2008年09月07日

銀河英雄伝説10落日篇


銀河英雄伝説 10 落日篇
著者名:田中芳樹(著)
出版社:東京創元社
出版年:2008.08
ISBN :9784488725105


 “君主の堕落は、不快な情報を遮断して悦楽にふけるところからはじまることは、歴史が教えることだ。「そのような話、予は聞きとうない」とは、亡国の君主がかならず口にすることである。”

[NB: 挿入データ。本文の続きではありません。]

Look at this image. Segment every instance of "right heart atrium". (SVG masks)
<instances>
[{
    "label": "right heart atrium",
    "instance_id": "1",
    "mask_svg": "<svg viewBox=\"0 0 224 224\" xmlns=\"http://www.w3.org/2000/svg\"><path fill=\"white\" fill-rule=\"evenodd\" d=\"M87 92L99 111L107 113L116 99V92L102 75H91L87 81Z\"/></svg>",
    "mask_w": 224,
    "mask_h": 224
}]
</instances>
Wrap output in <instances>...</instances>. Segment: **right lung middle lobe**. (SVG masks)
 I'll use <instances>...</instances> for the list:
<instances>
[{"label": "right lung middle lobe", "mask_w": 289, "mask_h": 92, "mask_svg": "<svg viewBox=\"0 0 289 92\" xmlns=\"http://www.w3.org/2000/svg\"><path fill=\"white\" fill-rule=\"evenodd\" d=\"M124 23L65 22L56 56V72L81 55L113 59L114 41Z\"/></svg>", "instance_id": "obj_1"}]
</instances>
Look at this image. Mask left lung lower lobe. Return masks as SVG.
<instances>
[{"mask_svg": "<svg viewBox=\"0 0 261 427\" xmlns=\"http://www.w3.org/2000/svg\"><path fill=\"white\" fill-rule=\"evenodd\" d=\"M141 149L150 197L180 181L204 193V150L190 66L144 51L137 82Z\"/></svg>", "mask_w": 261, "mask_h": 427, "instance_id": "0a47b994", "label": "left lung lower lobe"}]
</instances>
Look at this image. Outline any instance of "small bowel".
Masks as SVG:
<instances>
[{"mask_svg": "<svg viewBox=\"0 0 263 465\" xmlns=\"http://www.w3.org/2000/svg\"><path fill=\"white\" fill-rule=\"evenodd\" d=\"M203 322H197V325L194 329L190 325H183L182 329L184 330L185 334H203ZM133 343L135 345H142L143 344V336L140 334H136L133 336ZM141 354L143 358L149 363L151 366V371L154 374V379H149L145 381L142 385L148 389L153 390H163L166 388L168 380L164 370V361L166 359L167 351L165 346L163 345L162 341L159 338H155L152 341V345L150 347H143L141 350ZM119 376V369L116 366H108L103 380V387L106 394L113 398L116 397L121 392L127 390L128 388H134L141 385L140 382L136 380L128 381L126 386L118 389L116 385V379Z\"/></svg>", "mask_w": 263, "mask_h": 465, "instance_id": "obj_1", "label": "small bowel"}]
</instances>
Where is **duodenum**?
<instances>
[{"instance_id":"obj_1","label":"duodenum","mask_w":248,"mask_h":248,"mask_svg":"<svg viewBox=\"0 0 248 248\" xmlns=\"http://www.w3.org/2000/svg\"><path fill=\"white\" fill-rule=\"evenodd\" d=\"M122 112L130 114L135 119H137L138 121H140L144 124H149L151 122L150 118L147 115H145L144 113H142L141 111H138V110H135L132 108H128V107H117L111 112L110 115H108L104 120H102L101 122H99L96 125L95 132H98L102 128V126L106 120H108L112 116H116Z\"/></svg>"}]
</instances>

 銀英伝本編10巻、これにて完結。あとは外伝5巻(だったっけ?)の刊行を待つのみ。


・内容
腹心の部下ヒルダを皇妃に迎え、世継ぎの誕生を待つばかりとなったラインハルト。旧同盟領に潜む地球教残党のテロ、元自治領主の暗躍、度重なる病の兆候など懸念は尽きないが、数々の苦難を経て、新王朝はようやく安泰を迎えたかに見えた。一方、“魔術師ヤン”の後継者ユリアンは、共和政府自らが仕掛ける最初にして最後の戦いを決断する。銀河英雄叙事詩の正伝、堂々の完結。
(「BOOK」データベースより)


 しかし、主人公2人(ヤン・ウェンリーとラインハルト・ローエングラム)が片や途中で、片や最後に、こんな風になるなんて・・・。いや、それだけじゃない。キルヒアイスやロイエンタールといった人気キャラも。

 北方水滸伝に比べれば大人しいとはいえ、ある意味、それ以上に大胆だ。

 って、訳の分からない話で恐縮至極。

 この第10巻もそれなりに楽しめるけど、やっぱりヤンとラインハルトの一大決戦をもう一度見たかった。どこかエンジンの回転数が落ちてくるというか、マグマが冷え固まってくるというか、ややテンションが下がってくる(あくまでピーク時に比べてということだが)のが寂しい。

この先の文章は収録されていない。